A user clicks a link in your knowledge base to learn about API integrations. They land on a “Page Not Found” error. They cannot finish their task and your support team gets a ticket instead.
This scenario plays out constantly in SaaS companies. Most never track it.
Why 404 Errors Matter for SaaS
Support cost reduction. Each 404 generates a support ticket or chat message. Tracking errors prevents repeated inquiries about the same broken page.
User experience protection. SaaS products live online. Broken links make your product feel unfinished and amateur.
Documentation accuracy. Knowledge bases grow fast. Old articles create 404s when links are not updated. Users lose trust in your content.
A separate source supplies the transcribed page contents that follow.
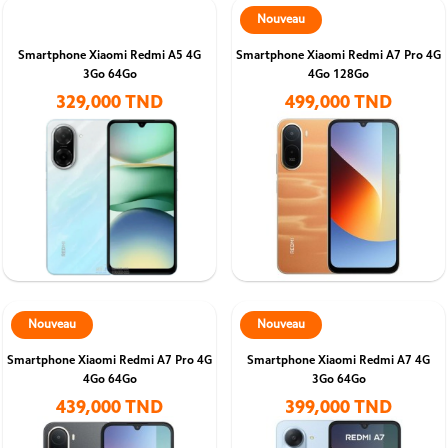
Nouveau
Smartphone Xiaomi Redmi A5 4G
Smartphone Xiaomi Redmi A7 Pro 4G
3Go 64Go
4Go 128Go
329,000 TND
499,000 TND
Nouveau
Nouveau
Smartphone Xiaomi Redmi A7 Pro 4G
Smartphone Xiaomi Redmi A7 4G
4Go 64Go
3Go 64Go
439,000 TND
399,000 TND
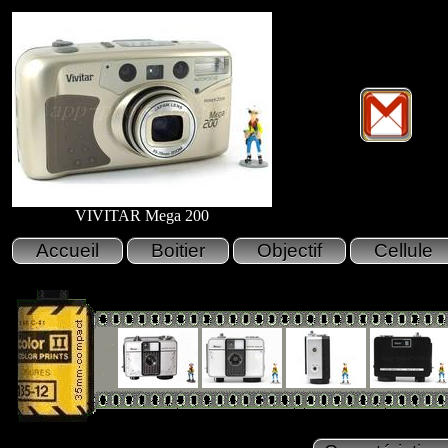
VIVITAR Mega 200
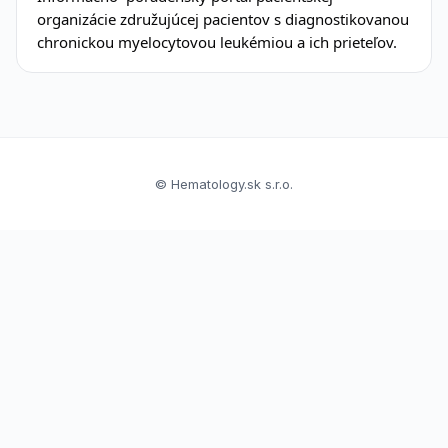
organizácie združujúcej pacientov s diagnostikovanou
chronickou myelocytovou leukémiou a ich prieteľov.
© Hematology.sk s.r.o.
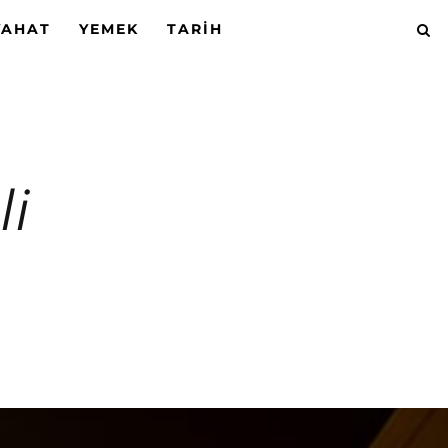
YAHAT
YEMEK
TARIH
li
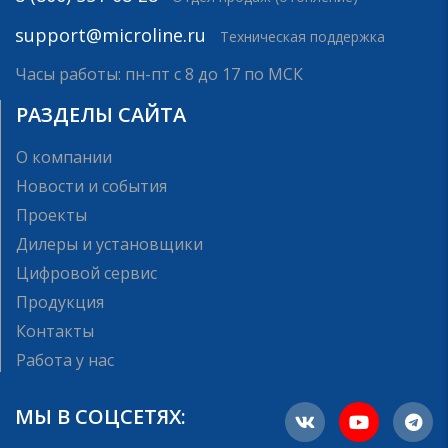
support@microline.ru
Техническая поддержка
Часы работы: пн-пт с 8 до 17 по МСК
РАЗДЕЛЫ САЙТА
О компании
Новости и события
Проекты
Дилеры и установщики
Цифровой сервис
Продукция
Контакты
Работа у нас
МЫ В СОЦСЕТЯХ:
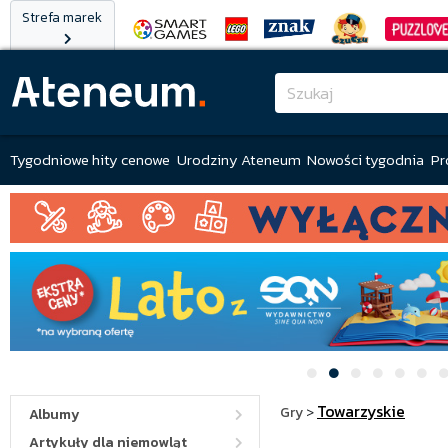
Strefa marek
Tygodniowe hity cenowe
Urodziny Ateneum
Nowości tygodnia
Pr
Towarzyskie
Gry
>
Albumy
Artykuły dla niemowląt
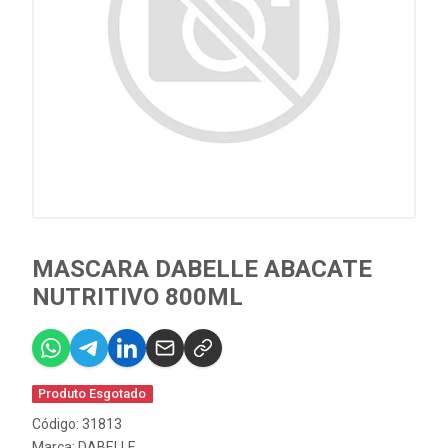
MASCARA DABELLE ABACATE
NUTRITIVO 800ML
Produto Esgotado
Código: 31813
Marca:
DABELLE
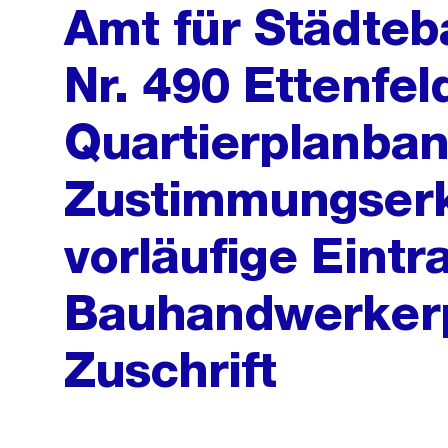
Amt für Städteb
Nr. 490 Ettenfeld
Quartierplanban
Zustimmungserk
vorläufige Eintr
Bauhandwerkerp
Zuschrift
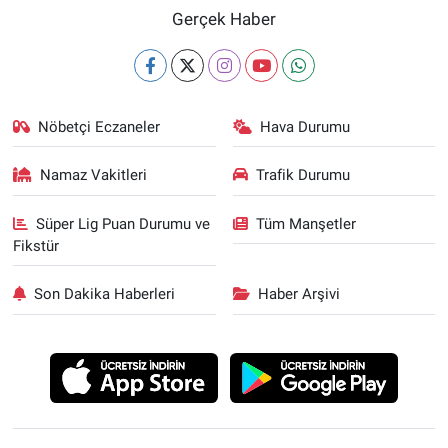
Gerçek Haber
Nöbetçi Eczaneler
Hava Durumu
Namaz Vakitleri
Trafik Durumu
Süper Lig Puan Durumu ve
Tüm Manşetler
Fikstür
Son Dakika Haberleri
Haber Arşivi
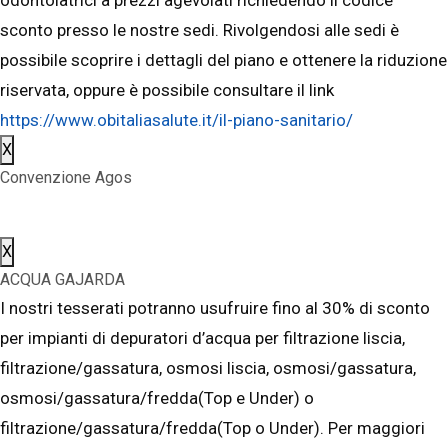
sconto presso le nostre sedi. Rivolgendosi alle sedi è
possibile scoprire i dettagli del piano e ottenere la riduzione
riservata, oppure è possibile consultare il link
https://www.obitaliasalute.it/il-piano-sanitario/
X
Convenzione Agos
X
ACQUA GAJARDA
I nostri tesserati potranno usufruire fino al 30% di sconto
per impianti di depuratori d’acqua per filtrazione liscia,
filtrazione/gassatura, osmosi liscia, osmosi/gassatura,
osmosi/gassatura/fredda(Top e Under) o
filtrazione/gassatura/fredda(Top o Under). Per maggiori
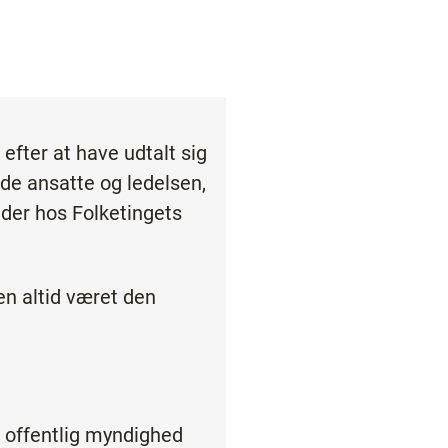
efter at have udtalt sig
de ansatte og ledelsen,
der hos Folketingets
n altid været den
n offentlig myndighed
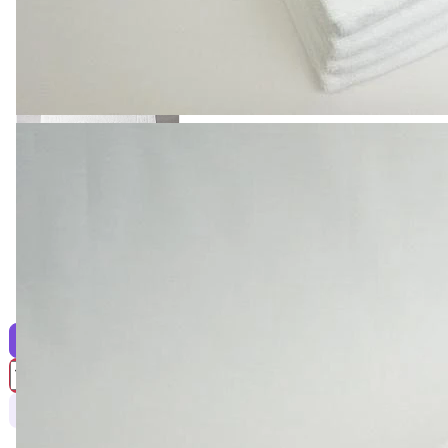
220 ₽
Полотенце для ног
(коврик) 700 гр/м,
цвета в ассор.
0
Есть в наличии
Купить
Заказать расчет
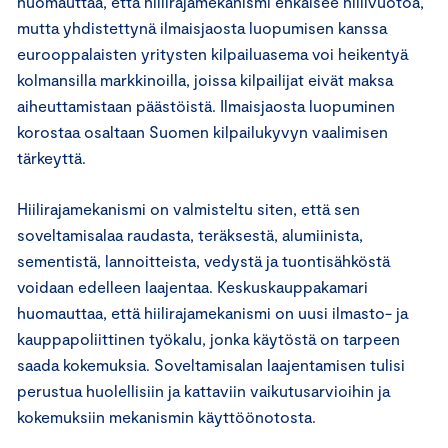
huomauttaa, että hiilirajamekanismi ehkäisee hiilivuotoa,
mutta yhdistettynä ilmaisjaosta luopumisen kanssa
eurooppalaisten yritysten kilpailuasema voi heikentyä
kolmansilla markkinoilla, joissa kilpailijat eivät maksa
aiheuttamistaan päästöistä. Ilmaisjaosta luopuminen
korostaa osaltaan Suomen kilpailukyvyn vaalimisen
tärkeyttä.
Hiilirajamekanismi on valmisteltu siten, että sen
soveltamisalaa raudasta, teräksestä, alumiinista,
sementistä, lannoitteista, vedystä ja tuontisähköstä
voidaan edelleen laajentaa. Keskuskauppakamari
huomauttaa, että hiilirajamekanismi on uusi ilmasto- ja
kauppapoliittinen työkalu, jonka käytöstä on tarpeen
saada kokemuksia. Soveltamisalan laajentamisen tulisi
perustua huolellisiin ja kattaviin vaikutusarvioihin ja
kokemuksiin mekanismin käyttöönotosta.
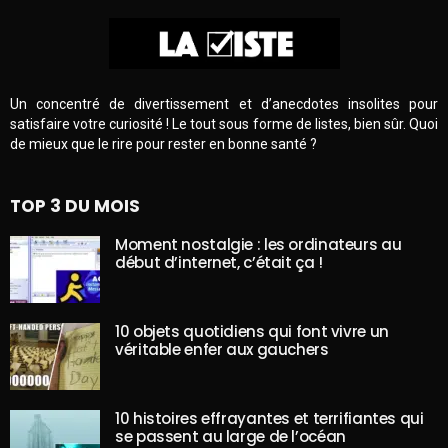
Un concentré de divertissement et d’anecdotes insolites pour
satisfaire votre curiosité ! Le tout sous forme de listes, bien sûr. Quoi
de mieux que le rire pour rester en bonne santé ?
TOP 3 DU MOIS
Moment nostalgie : les ordinateurs au
début d’internet, c’était ça !
10 objets quotidiens qui font vivre un
véritable enfer aux gauchers
10 histoires effrayantes et terrifiantes qui
se passent au large de l’océan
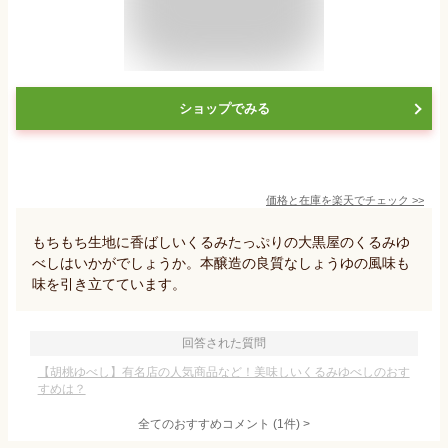
ショップでみる
価格と在庫を
楽天
でチェック
>>
もちもち生地に香ばしいくるみたっぷりの大黒屋のくるみゆ
べしはいかがでしょうか。本醸造の良質なしょうゆの風味も
味を引き立てています。
回答された質問
【胡桃ゆべし】有名店の人気商品など！美味しいくるみゆべしのおす
すめは？
全てのおすすめコメント
(
1
件)
>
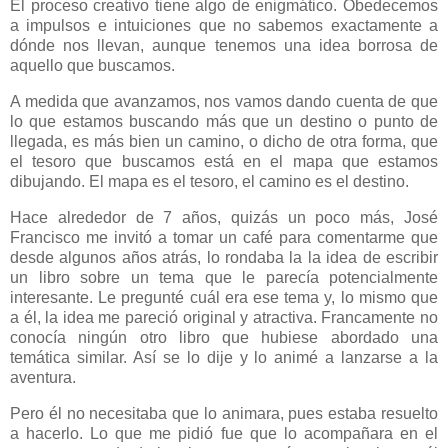
El proceso creativo tiene algo de enigmático. Obedecemos
a impulsos e intuiciones que no sabemos exactamente a
dónde nos llevan, aunque tenemos una idea borrosa de
aquello que buscamos.
A medida que avanzamos, nos vamos dando cuenta de que
lo que estamos buscando más que un destino o punto de
llegada, es más bien un camino, o dicho de otra forma, que
el tesoro que buscamos está en el mapa que estamos
dibujando. El mapa es el tesoro, el camino es el destino.
Hace alrededor de 7 años, quizás un poco más, José
Francisco me invitó a tomar un café para comentarme que
desde algunos años atrás, lo rondaba la la idea de escribir
un libro sobre un tema que le parecía potencialmente
interesante. Le pregunté cuál era ese tema y, lo mismo que
a él, la idea me pareció original y atractiva. Francamente no
conocía ningún otro libro que hubiese abordado una
temática similar. Así se lo dije y lo animé a lanzarse a la
aventura.
Pero él no necesitaba que lo animara, pues estaba resuelto
a hacerlo. Lo que me pidió fue que lo acompañara en el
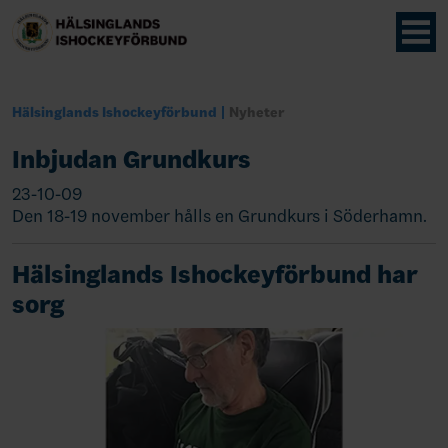
Hälsinglands Ishockeyförbund
Nyheter
Inbjudan Grundkurs
23-10-09
Den 18-19 november hålls en Grundkurs i Söderhamn.
Hälsinglands Ishockeyförbund har
sorg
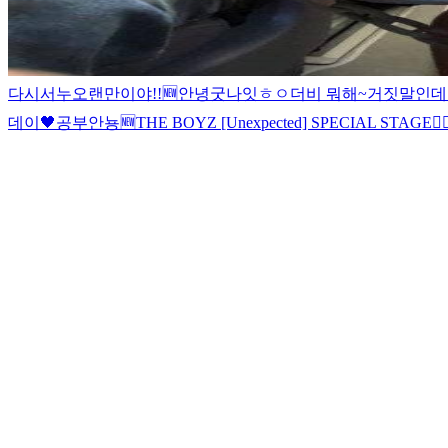
다시
서누
오랜만이야!!
🆕
안녕
굿나잇
ㅎㅇ
더비 뭐해~
거짓말인데
데이🖤
공부
안뇽
🆕
THE BOYZ [Unexpected] SPECIAL STAGE
🏃‍♂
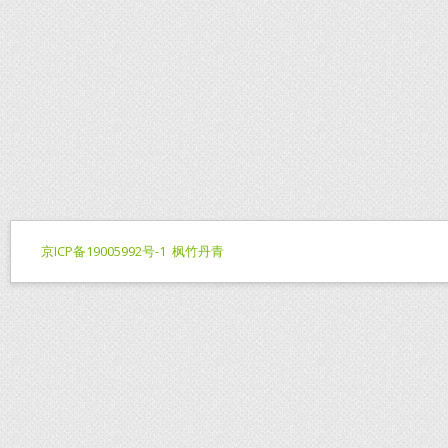
京ICP备19005992号-1
枫竹丹青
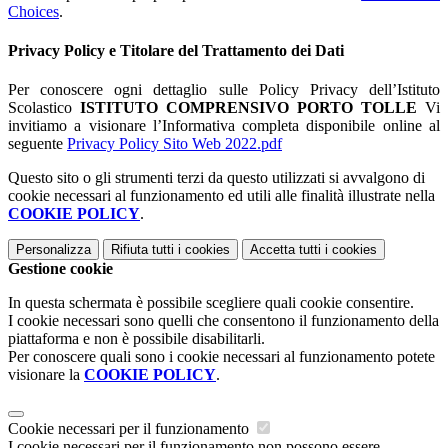
Choices
.
Privacy Policy e Titolare del Trattamento dei Dati
Per conoscere ogni dettaglio sulle Policy Privacy dell’Istituto
Scolastico
ISTITUTO COMPRENSIVO PORTO TOLLE
Vi
invitiamo a visionare l’Informativa completa disponibile online al
seguente
Privacy Policy Sito Web 2022.pdf
Questo sito o gli strumenti terzi da questo utilizzati si avvalgono di
cookie necessari al funzionamento ed utili alle finalità illustrate nella
COOKIE POLICY
.
Personalizza
Rifiuta tutti
i cookies
Accetta tutti
i cookies
Gestione cookie
In questa schermata è possibile scegliere quali cookie consentire.
I cookie necessari sono quelli che consentono il funzionamento della
piattaforma e non è possibile disabilitarli.
Per conoscere quali sono i cookie necessari al funzionamento potete
visionare la
COOKIE POLICY
.
Cookie necessari per il funzionamento
I cookie necessari per il funzionamento non possono essere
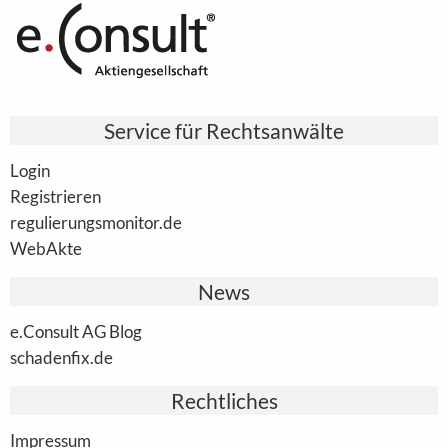
Service für Rechtsanwälte
Login
Registrieren
regulierungsmonitor.de
WebAkte
News
e.Consult AG Blog
schadenfix.de
Rechtliches
Impressum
SEO impact. Even SaaS companies need search visibility. Google penalizes sites with excessive broken pages.
How to Check in GA4
Use GA4’s Pages and Screens report. Navigate to Reports > Engagement > Pages and screens. Look for pages with “404” in the path or title.
Create an Exploration report. Add “Page path and screen class” as a dimension. Filter for 404 status codes. Add “Sessions” and “Engaged sessions” as metrics.
Focus on two groups. First, documentation pages with 404s. These impact user onboarding most. Second, product pages in your marketing funnel.
Export weekly. Prioritize by user impact. Set up alerts for new 404s.
The Easier Way
ClawAnalytics gives you immediate visibility into broken links.
ClawAnalytics displays a dashboard of every 404 error on your SaaS site. Example questions answered:
- Which documentation pages are broken?
- How many users hit 404s this week?
- Are old product features causing dead links?
One SaaS company fixed broken knowledge base links and reduced support tickets by 15%. Another discovered entire feature documentation was missing and rebuilt it before users noticed.
Quick Wins
Create a helpful 404 page. Link to your main features, documentation, and support. Turn dead ends into help opportunities.
Audit your knowledge base monthly. Update or remove outdated articles. Fix internal links when you change URLs.
Use permanent redirects. When you deprecate features, redirect users to the closest alternative.
Monitor product links. Feature changes create 404s. Test all links after every release.